Ni traduction ni adaptation : la littérature québécoise fière de sa langue
Radio-Canada
Marginalisée pendant des années, la littérature québécoise s’épanouit enfin en France, dans sa langue, sans traduction ni « francisation », grâce au travail méticuleux d’éditeurs et d’éditrices de la France et du Québec.
On assiste à un vrai boom, s’enthousiasme Anne-Isabelle Tremblay, responsable de la Librairie du Québec à Paris. Propriété du gouvernement canadien, cette librairie promeut et diffuse, depuis plus de 25 ans, la littérature de la Belle Province.
Reste que, de mémoire de bibliothécaire, l’engouement actuel est nouveau : romans, essais, bandes dessinées... Les rayons des librairies débordent de cette littérature, à la fois si proche de l’Hexagone par sa langue, mais aussi si lointaine par son imaginaire nord-américain.
La dernière à avoir fait parler d’elle? L’autrice de bandes dessinées Julie Doucet, qui a récemment remporté le Grand Prix du Festival d'Angoulême, la plus prestigieuse récompense francophone dans le monde de la BD. Elle est la première Canadienne à y être consacrée.

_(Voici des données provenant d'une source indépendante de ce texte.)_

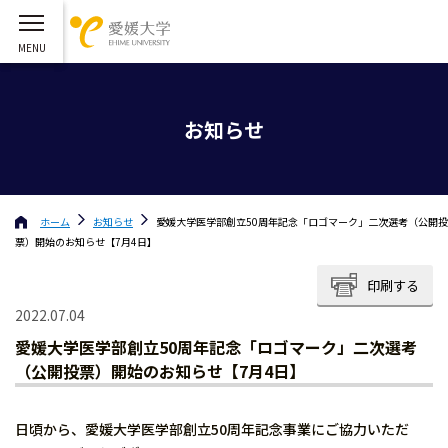
お知らせ
ホーム
お知らせ
愛媛大学医学部創立50周年記念「ロゴマーク」二次選考（公開投
票）開始のお知らせ【7月4日】
印刷する
2022.07.04
愛媛大学医学部創立50周年記念「ロゴマーク」二次選考
（公開投票）開始のお知らせ【7月4日】
日頃から、愛媛大学医学部創立50周年記念事業にご協力いただ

À l’automne, un autre Québécois avait fait grand bruit : le romancier Kevin Lambert, finaliste du prix Médicis avec Tu aimeras ce que tu as tué. La Québécoise Marie-Ève Thuot avait été en lice pour ce même prix l’année précédente pour son roman La trajectoire des confettis. Elle a également été finaliste pour le prestigieux Prix de Flore.
Sans parler du prix Renaudot essai 2020, décerné à Dominique Fortier pour Les villes de papier, sur la poétesse américaine Emily Dickinson. Une consécration pour cette littérature, longtemps boudée par les prix littéraires français.
Car si des auteurs et autrices francophones du Maghreb ou d’Afrique subsaharienne reçoivent souvent des récompenses – Tahar Ben Jelloun, Goncourt 1987, Djaïli Amadou Amal, Goncourt des lycéens 2020, ou Mohamed Mbougar Sarr, Goncourt 2021 –, c’est loin d’être le cas pour les figures de la littérature québécoise.
Il y a toujours eu un peu de mépris vis-à-vis de cette littérature et de sa langue, assure Lola Nicolle, éditrice à la jeune maison d’édition Les Avrils. Avec Sandrine Thévenet, elle a publié au début du mois de mars deux textes de la féministe québécoise Martine Delvaux : Le monde est à toi et Pompières et pyromanes.
D’ailleurs, poursuit Lola Nicolle, pendant longtemps, on ne pensait pas traduire, mais corriger une langue alors jugée difficilement compréhensible par le lectorat français. Aujourd’hui, les choses changent parce que les éditeurs québécois sont de plus en plus revendicatifs, osent exiger plus. Plus question pour eux d’accepter qu’on anéantisse leur langue.